Firstly, the use of a pre-filled, removable cartridge, which may also be referred to as a cartridge, ensures the photo paper substrate and lenticular lens substrate are compatible, positioned correctly for the plurality of rollers to receive the substrates into the device and thereby simplifies the loading of the device for the user. Accordingly, in some implementations, the plurality of rollers comprises a first roller and a press configured to align the photo paper substrate and lenticular lens substrate during said heating, for example at said dye sublimation print head.
Secondly, the inventors have realised that dye sublimation printing is particularly suited to lenticular printing in a desktop or smaller, consumer device compared to, for example, ink-jet printing or other printing methods. This is because for the lenticular image to be displayed correctly, the precision of the printing is important, even slight artefacts or incorrectly printed elements in the image can result in the image being displayed through the lens substrate incorrectly. Ink-jet printers are particularly sensitive to orientation as gravity affects the locus of ink droplets. As consumers often orient their devices at many different angles, this may result in a low-quality print or device malfunction. In contrast, dye sublimation printing may be used at any orientation thus making it particularly suitable for lenticular printing in a consumer device. Synergistically, it also allows the heating element of the dye sublimation printing head to be used to bind the lenticular lens substrate to the photo paper substrate as described above.
In some implementations, the plurality of rollers comprises: a second roller positioned at the removable cartridge for moving the photo paper substrate from the storage bay when the removable cartridge is coupled to the housing; a third roller positioned at the removable cartridge for moving the lenticular lens substrate from the store when the removable cartridge is coupled to the housing; and a fourth roller positioned at the dye sublimation print head for moving the photo paper substrate past the dye sublimation print head during said forming of said image. In some implementations, the first roller and press are positioned at an opening in the housing and configured to eject the lenticular image from the apparatus upon completion.

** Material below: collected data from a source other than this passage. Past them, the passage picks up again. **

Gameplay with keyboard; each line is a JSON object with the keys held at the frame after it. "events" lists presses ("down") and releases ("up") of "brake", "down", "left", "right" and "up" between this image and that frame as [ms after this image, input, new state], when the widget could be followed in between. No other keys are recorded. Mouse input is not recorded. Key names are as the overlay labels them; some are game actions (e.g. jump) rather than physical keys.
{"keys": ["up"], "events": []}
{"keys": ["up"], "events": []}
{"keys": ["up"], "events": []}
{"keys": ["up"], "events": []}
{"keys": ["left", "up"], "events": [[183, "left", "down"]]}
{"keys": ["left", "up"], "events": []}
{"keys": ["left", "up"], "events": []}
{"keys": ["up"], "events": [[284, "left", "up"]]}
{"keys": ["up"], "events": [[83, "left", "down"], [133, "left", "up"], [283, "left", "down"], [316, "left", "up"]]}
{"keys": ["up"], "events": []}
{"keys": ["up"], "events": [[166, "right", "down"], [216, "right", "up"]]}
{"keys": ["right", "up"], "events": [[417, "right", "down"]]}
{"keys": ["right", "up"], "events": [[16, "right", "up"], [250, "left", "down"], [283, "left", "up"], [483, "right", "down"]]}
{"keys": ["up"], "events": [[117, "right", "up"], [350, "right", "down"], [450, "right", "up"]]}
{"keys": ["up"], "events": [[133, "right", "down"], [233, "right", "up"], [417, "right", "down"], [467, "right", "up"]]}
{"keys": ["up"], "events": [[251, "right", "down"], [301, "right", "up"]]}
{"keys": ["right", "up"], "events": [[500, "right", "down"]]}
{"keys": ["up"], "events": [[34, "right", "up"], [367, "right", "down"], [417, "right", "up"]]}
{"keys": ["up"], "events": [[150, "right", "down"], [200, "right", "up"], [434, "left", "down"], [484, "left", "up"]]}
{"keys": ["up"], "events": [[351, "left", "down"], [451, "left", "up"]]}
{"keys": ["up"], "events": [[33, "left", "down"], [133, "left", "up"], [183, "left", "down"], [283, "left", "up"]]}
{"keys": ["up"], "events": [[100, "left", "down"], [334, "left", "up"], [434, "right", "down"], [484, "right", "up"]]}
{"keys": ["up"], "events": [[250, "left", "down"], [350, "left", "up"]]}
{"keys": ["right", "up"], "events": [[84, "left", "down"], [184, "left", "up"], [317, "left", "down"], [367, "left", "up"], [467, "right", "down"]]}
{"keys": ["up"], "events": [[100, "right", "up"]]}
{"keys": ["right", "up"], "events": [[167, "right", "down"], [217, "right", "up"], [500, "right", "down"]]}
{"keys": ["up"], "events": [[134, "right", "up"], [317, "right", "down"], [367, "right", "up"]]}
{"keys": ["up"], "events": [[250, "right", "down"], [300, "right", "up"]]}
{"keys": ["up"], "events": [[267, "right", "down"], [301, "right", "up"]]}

Advantageously, this arrangement of rollers allows the lenticular image to be printed with little input from the user, thereby making it suitable for a consumer device.
In some implementations, the image forming apparatus comprises a controller unit and a motor, the motor being coupled to the plurality of rollers with one or more gear assemblies, wherein the controller unit is configured to control said motor to drive said plurality of rollers, and to control said dye sublimation print head during said forming of the lenticular image.
Advantageously, the controller unit, motor and one or more gear assemblies automate the lenticular printing process for the user without requiring manual alignment or positioning of the lenticular lens substrate.
In some implementations, the image forming apparatus comprises a sensor unit coupled to the controller unit and configured to detect insertion of the removable cartridge into the housing and identify a cartridge type of the removable cartridge. In some implementations, the controller unit is configured to prevent the apparatus from forming said lenticular image when the sensor unit is unable to identify the cartridge type. The cartridge type may be used to control the image forming apparatus, in particular to control the image formed on the photo paper substrate, e.g. so that the image is appropriate to the type of cartridge, more specifically substrate materials in the cartridge such as a type of the lenticular lens substrate.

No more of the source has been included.